Repeat the data verbatim, images excluded.

*SOURCE DATA:*
--- START ---
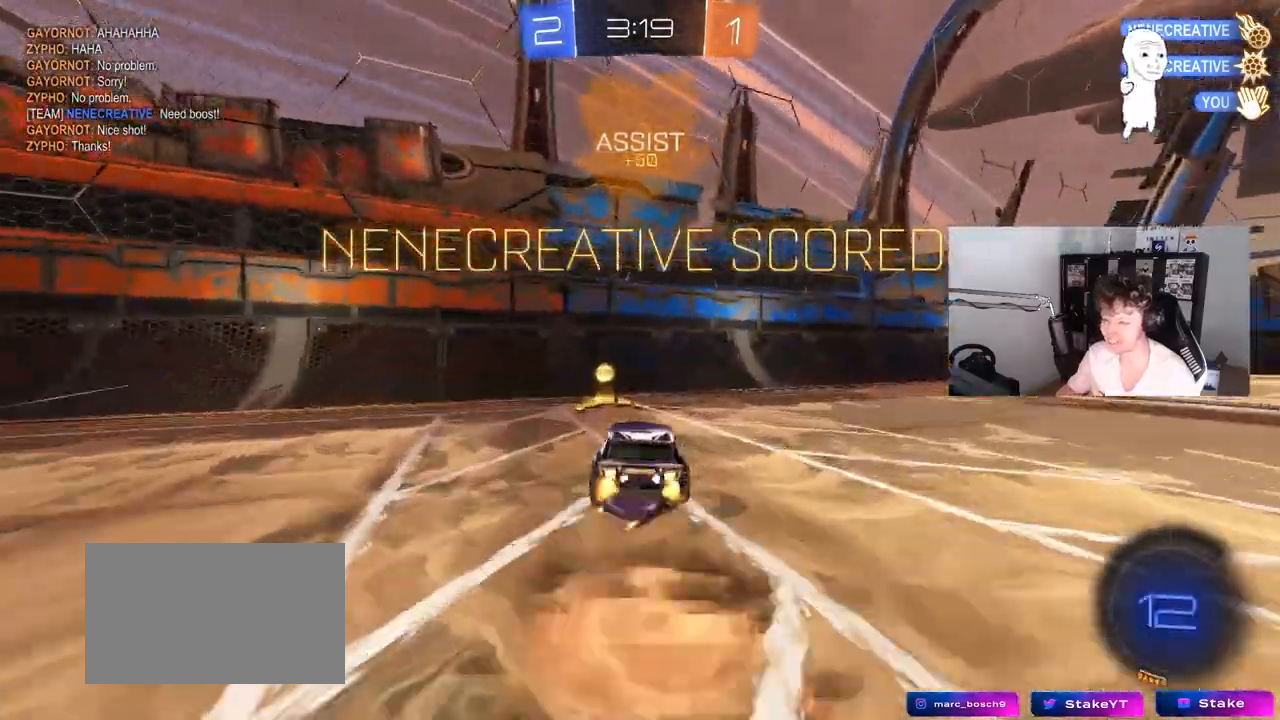
{"keys": ["w"], "mouse": ["left", "right"], "events": [[67, "s", "down"], [67, "shift", "down"], [117, "mouse_right", "up"], [200, "shift", "up"], [250, "mouse_left", "down"], [300, "s", "up"], [383, "d", "up"], [433, "w", "down"], [483, "mouse_right", "down"]]}
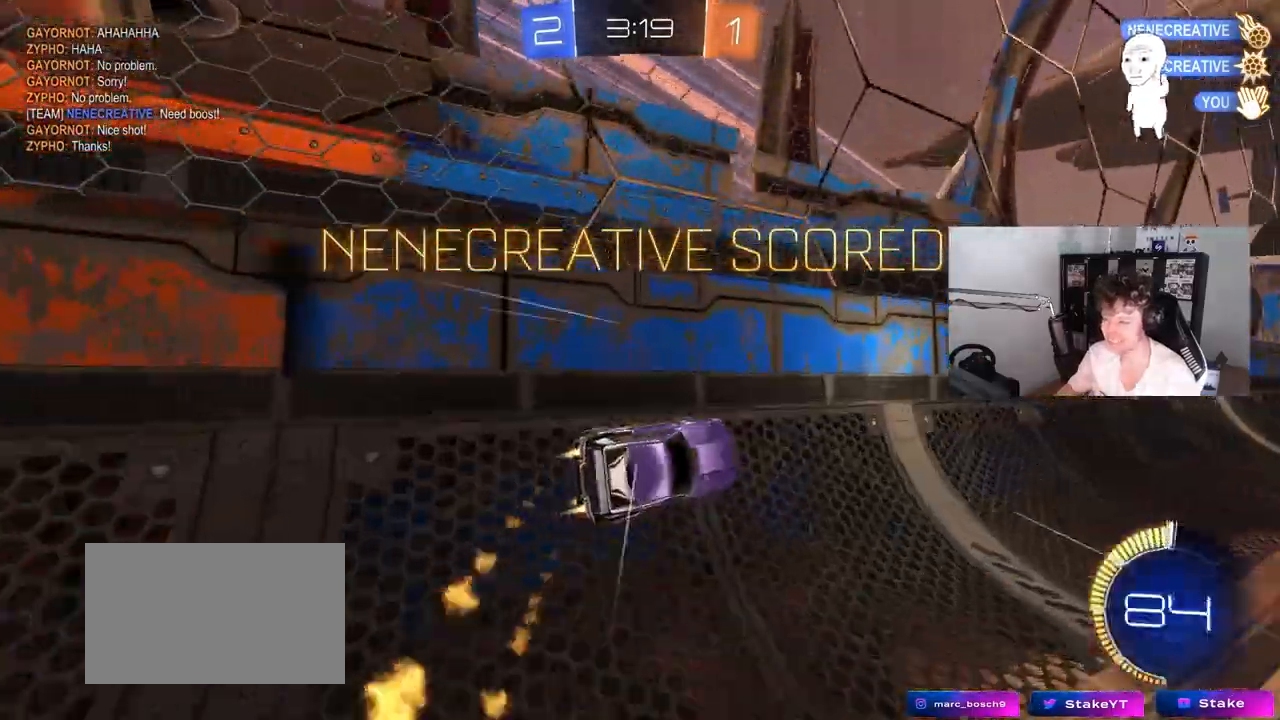
{"keys": ["a", "s"], "mouse": [], "mouse_move": "still", "events": [[100, "mouse_right", "up"], [167, "mouse_right", "down"], [217, "w", "up"], [300, "shift", "down"], [317, "a", "down"], [317, "mouse_right", "up"], [367, "s", "down"], [400, "mouse_left", "up"], [500, "shift", "up"]]}
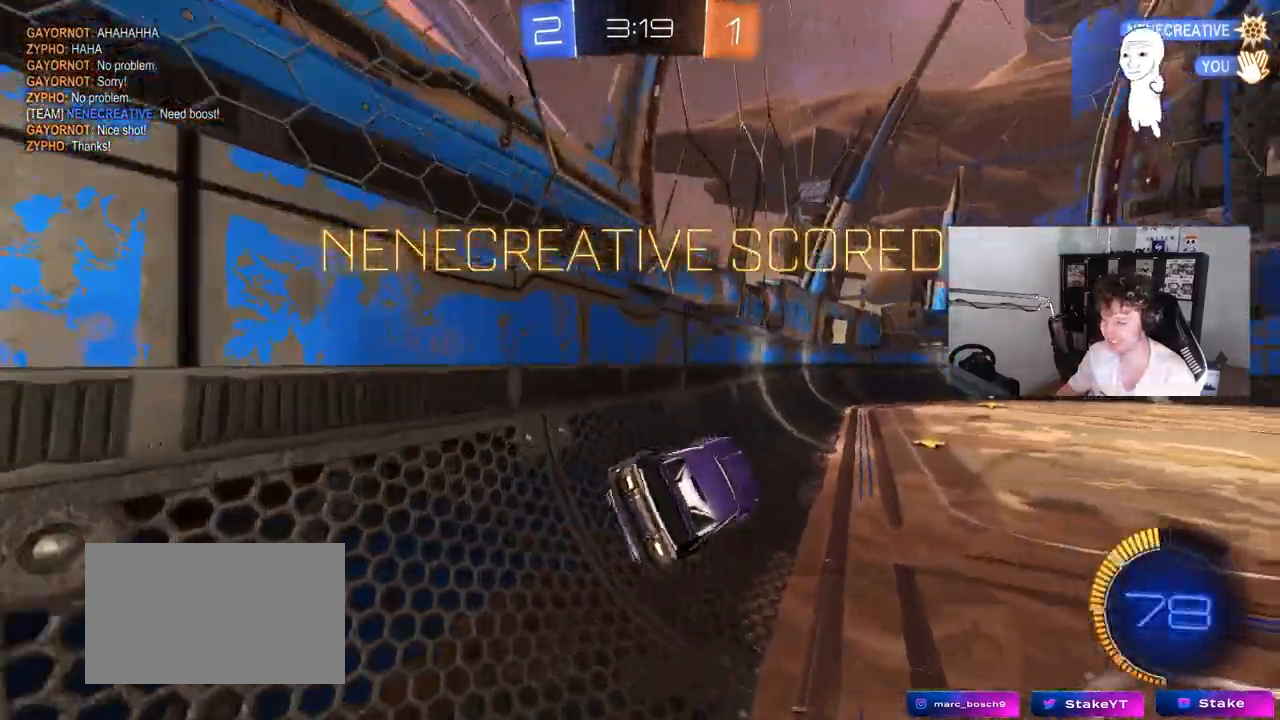
{"keys": [], "mouse": [], "events": [[83, "s", "up"], [133, "a", "up"], [183, "d", "down"], [283, "d", "up"], [333, "w", "down"], [467, "w", "up"]]}
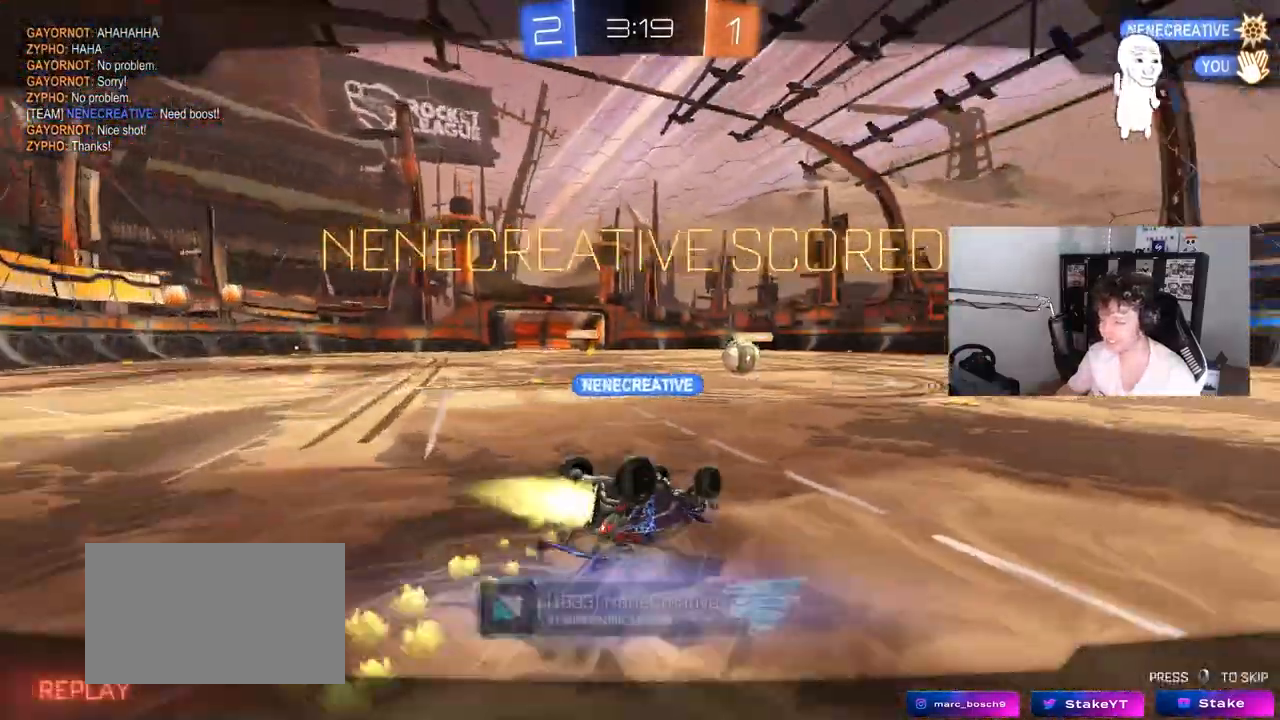
{"keys": ["tab"], "mouse": [], "mouse_move": "still", "events": [[117, "tab", "down"]]}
--- END ---
*THE ANSWER:*
{"keys": ["w"], "mouse": ["left", "right"], "events": [[67, "s", "down"], [67, "shift", "down"], [117, "mouse_right", "up"], [200, "shift", "up"], [250, "mouse_left", "down"], [300, "s", "up"], [383, "d", "up"], [433, "w", "down"], [483, "mouse_right", "down"]]}
{"keys": ["a", "s"], "mouse": [], "mouse_move": "still", "events": [[100, "mouse_right", "up"], [167, "mouse_right", "down"], [217, "w", "up"], [300, "shift", "down"], [317, "a", "down"], [317, "mouse_right", "up"], [367, "s", "down"], [400, "mouse_left", "up"], [500, "shift", "up"]]}
{"keys": [], "mouse": [], "events": [[83, "s", "up"], [133, "a", "up"], [183, "d", "down"], [283, "d", "up"], [333, "w", "down"], [467, "w", "up"]]}
{"keys": ["tab"], "mouse": [], "mouse_move": "still", "events": [[117, "tab", "down"]]}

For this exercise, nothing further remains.